A warm summer evening is often accompanied by the acrobatic caprices of swifts and swallows. These agile fliers might look alike but they belong to vastly different bird orders that diverged about 85 million years ago. Swallows are songbirds from the order Passeriformes, while swifts are the closest relatives of hummingbirds in the order Apodiformes. The resemblance between these distantly related groups partly relates to their forked tails. But how did this feature evolve in both groups? A recent study in the Journal of Evolutionary Biology collected data for 72 swallow and 39 swift species to tackle this question.
To put it bluntly, forked tails can be the outcome of two main evolutionary forces: sexual selection or natural selection. Previous studies have found evidence for both explanations. Male Barn Swallows (Hirundo rustica) with deeply forked tails are more successful with female birds, leading to higher reproductive output. This clearly fits the description of a sexually selected trait. However, other researchers have suggested that natural selection could have shaped these tails to ensure more efficient foraging.
In their study, Hasegawa and Arai put forward several predictions to disentangle the effects of sexual and natural selection. Sexual selection predicts that the fork in the tail will look deeper (i.e. the tail feathers look longer). This can be achieved by longer tail feathers (obviously) or by a shorter central tail feather (less obviously). However, a shortening of this central feather could impair flight in species that rely more on tail lift instead of wing lift. Hence, natural selection would select against a shorter central tail in these species.
I will not dwell on the technical details – they used a phylogenetic comparative approach – but the results supported a main role for sexual selection in the evolution of forked tails. In both groups, the length of the central tail feather decreased with deeper tails. In swifts, this pattern was linear, while in swallows the relationship was concave (see figure below). This subtle difference is highlighted in the title of the paper: “Fork tails evolved differently in swallows and swifts.”
Moreover, the white spots on some swallow tails gave the impression that the tail is even longer. This optical illusion could relax the sexual selection on the central tail feather. Instead of shortening this feather (and potentially losing aerial maneuverability), swallows just add some white spots to let their tail appear longer.
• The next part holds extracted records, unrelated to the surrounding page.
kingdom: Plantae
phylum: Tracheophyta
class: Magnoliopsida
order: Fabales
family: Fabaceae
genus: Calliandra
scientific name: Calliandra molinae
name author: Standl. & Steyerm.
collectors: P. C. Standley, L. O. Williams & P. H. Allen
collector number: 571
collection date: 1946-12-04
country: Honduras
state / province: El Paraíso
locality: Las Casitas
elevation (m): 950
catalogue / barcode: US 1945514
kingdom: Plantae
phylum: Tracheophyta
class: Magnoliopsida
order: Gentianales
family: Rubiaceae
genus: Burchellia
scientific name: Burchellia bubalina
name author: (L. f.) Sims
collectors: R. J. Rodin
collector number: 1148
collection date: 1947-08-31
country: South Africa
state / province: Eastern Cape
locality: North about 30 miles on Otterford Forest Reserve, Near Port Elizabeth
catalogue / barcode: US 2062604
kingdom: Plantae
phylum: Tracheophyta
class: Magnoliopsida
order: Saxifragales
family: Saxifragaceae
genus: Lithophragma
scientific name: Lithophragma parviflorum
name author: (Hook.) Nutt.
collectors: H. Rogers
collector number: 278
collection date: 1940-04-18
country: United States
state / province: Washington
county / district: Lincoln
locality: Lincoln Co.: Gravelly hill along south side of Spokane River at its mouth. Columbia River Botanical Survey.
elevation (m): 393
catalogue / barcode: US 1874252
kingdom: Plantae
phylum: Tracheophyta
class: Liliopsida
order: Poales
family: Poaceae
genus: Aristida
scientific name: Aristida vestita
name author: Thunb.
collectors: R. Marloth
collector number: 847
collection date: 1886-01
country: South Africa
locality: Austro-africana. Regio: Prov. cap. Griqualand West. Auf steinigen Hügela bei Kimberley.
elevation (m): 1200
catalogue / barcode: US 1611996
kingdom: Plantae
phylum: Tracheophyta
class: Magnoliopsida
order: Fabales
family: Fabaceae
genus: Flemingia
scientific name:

An alluring hypothesis that requires more research.
Setting the Stage
So, does this study settle the debate: forked tails in swifts and swallows were shaped by sexual selection? You could definitely argue that the recent evolutionary history of this trait was mainly driven by sexual selection. The relationship between tail length and reproductive success is indeed very convincing. However, perhaps these forked tails first evolved in the context of aerial maneuverability and were later co-opted by sexual selection. In other words, natural selection set the stage for sexual selection*.
Hasegawa, Masaru, and Emi Arai (2020) Fork tails evolved differently in swallows and swifts. Journal of Evolutionary Biology. Early View.